*TRY IT*.
Give a verbatim repeat of the lines that run from the line containing "Sorry, your browser version is out of" to the end of the data below.

(LISTED RECORDS begins)

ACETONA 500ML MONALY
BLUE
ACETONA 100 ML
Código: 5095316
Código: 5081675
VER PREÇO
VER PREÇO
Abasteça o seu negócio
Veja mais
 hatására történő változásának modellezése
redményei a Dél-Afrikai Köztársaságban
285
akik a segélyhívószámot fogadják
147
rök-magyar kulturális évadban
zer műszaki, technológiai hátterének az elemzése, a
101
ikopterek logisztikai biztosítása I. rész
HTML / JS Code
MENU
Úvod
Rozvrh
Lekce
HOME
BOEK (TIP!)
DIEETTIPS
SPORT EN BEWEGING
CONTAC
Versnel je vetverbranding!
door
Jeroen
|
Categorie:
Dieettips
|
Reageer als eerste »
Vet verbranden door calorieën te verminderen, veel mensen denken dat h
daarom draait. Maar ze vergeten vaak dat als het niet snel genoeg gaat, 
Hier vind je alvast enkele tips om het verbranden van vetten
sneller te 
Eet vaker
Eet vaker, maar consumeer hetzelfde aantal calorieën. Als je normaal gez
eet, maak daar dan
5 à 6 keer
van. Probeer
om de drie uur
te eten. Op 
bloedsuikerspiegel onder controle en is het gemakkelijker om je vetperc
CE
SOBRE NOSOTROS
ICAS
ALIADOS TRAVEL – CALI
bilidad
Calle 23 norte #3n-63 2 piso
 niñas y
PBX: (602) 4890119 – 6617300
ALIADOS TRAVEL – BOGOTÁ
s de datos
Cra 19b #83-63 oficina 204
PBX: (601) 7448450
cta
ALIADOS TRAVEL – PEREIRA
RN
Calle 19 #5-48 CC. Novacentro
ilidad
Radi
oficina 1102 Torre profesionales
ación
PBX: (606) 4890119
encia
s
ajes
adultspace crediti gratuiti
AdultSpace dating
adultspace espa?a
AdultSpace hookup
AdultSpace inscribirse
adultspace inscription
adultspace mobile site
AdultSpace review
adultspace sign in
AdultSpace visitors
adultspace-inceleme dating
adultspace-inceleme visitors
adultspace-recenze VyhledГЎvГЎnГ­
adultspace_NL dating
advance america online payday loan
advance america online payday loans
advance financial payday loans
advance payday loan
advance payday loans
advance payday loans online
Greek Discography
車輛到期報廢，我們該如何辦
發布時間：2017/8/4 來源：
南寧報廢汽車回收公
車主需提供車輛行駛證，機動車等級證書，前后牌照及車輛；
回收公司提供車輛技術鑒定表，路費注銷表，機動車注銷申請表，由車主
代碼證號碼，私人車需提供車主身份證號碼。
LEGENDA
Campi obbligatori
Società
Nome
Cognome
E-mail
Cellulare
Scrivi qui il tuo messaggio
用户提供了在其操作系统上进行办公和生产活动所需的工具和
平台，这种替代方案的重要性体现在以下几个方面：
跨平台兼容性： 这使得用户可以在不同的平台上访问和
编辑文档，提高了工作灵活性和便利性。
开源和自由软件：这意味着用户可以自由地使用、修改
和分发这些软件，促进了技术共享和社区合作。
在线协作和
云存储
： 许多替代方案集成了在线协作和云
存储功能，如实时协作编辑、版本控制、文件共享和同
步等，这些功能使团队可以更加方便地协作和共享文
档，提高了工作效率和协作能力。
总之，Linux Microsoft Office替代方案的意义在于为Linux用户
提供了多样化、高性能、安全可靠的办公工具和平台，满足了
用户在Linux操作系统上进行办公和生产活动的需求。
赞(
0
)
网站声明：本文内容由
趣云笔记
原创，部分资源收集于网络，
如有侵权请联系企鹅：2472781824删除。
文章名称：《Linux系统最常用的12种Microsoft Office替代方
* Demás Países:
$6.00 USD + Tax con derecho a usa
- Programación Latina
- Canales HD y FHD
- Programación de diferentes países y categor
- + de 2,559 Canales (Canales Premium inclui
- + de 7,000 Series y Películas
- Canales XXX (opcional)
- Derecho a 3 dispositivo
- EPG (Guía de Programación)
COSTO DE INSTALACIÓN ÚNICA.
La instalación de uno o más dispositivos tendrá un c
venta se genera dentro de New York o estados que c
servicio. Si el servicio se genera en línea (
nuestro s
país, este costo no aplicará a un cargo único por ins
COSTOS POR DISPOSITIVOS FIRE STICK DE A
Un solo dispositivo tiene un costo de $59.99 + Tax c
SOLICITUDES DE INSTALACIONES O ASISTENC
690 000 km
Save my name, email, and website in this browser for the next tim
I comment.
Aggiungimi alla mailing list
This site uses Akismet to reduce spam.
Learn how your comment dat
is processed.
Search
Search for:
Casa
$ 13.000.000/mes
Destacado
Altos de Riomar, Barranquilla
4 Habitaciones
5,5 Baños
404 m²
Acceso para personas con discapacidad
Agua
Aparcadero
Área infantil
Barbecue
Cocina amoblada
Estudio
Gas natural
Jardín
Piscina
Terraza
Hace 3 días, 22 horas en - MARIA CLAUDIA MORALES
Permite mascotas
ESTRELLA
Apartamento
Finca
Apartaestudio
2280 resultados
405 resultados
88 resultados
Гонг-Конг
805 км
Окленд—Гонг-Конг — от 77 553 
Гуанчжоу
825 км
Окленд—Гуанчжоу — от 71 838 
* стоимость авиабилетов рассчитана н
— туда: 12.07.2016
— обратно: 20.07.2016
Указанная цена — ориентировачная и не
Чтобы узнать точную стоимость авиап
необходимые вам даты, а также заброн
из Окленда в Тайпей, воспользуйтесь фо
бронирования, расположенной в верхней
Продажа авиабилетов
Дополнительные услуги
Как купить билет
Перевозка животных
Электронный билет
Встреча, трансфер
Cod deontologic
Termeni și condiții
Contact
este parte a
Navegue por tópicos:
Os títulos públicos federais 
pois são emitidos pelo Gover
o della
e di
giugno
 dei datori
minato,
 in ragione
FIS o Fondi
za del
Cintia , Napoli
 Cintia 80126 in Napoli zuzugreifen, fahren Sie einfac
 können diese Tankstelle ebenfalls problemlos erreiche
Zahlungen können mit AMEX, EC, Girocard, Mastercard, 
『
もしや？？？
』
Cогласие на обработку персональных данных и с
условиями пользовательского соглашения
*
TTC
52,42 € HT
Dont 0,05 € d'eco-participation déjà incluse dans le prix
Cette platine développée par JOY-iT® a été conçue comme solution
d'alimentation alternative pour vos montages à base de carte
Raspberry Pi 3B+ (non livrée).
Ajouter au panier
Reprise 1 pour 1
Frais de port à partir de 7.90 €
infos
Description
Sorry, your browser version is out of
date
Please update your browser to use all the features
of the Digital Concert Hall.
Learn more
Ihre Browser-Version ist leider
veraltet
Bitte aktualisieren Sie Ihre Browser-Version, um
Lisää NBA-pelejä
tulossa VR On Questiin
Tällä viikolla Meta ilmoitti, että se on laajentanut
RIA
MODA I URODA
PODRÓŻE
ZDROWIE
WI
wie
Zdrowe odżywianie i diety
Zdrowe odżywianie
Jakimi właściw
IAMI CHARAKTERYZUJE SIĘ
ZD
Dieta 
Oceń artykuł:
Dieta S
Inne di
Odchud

(LISTED RECORDS ends)

*WRITTEN SOLUTION*.
Sorry, your browser version is out of
date
Please update your browser to use all the features
of the Digital Concert Hall.
Learn more
Ihre Browser-Version ist leider
veraltet
Bitte aktualisieren Sie Ihre Browser-Version, um
Lisää NBA-pelejä
tulossa VR On Questiin
Tällä viikolla Meta ilmoitti, että se on laajentanut
RIA
MODA I URODA
PODRÓŻE
ZDROWIE
WI
wie
Zdrowe odżywianie i diety
Zdrowe odżywianie
Jakimi właściw
IAMI CHARAKTERYZUJE SIĘ
ZD
Dieta 
Oceń artykuł:
Dieta S
Inne di
Odchud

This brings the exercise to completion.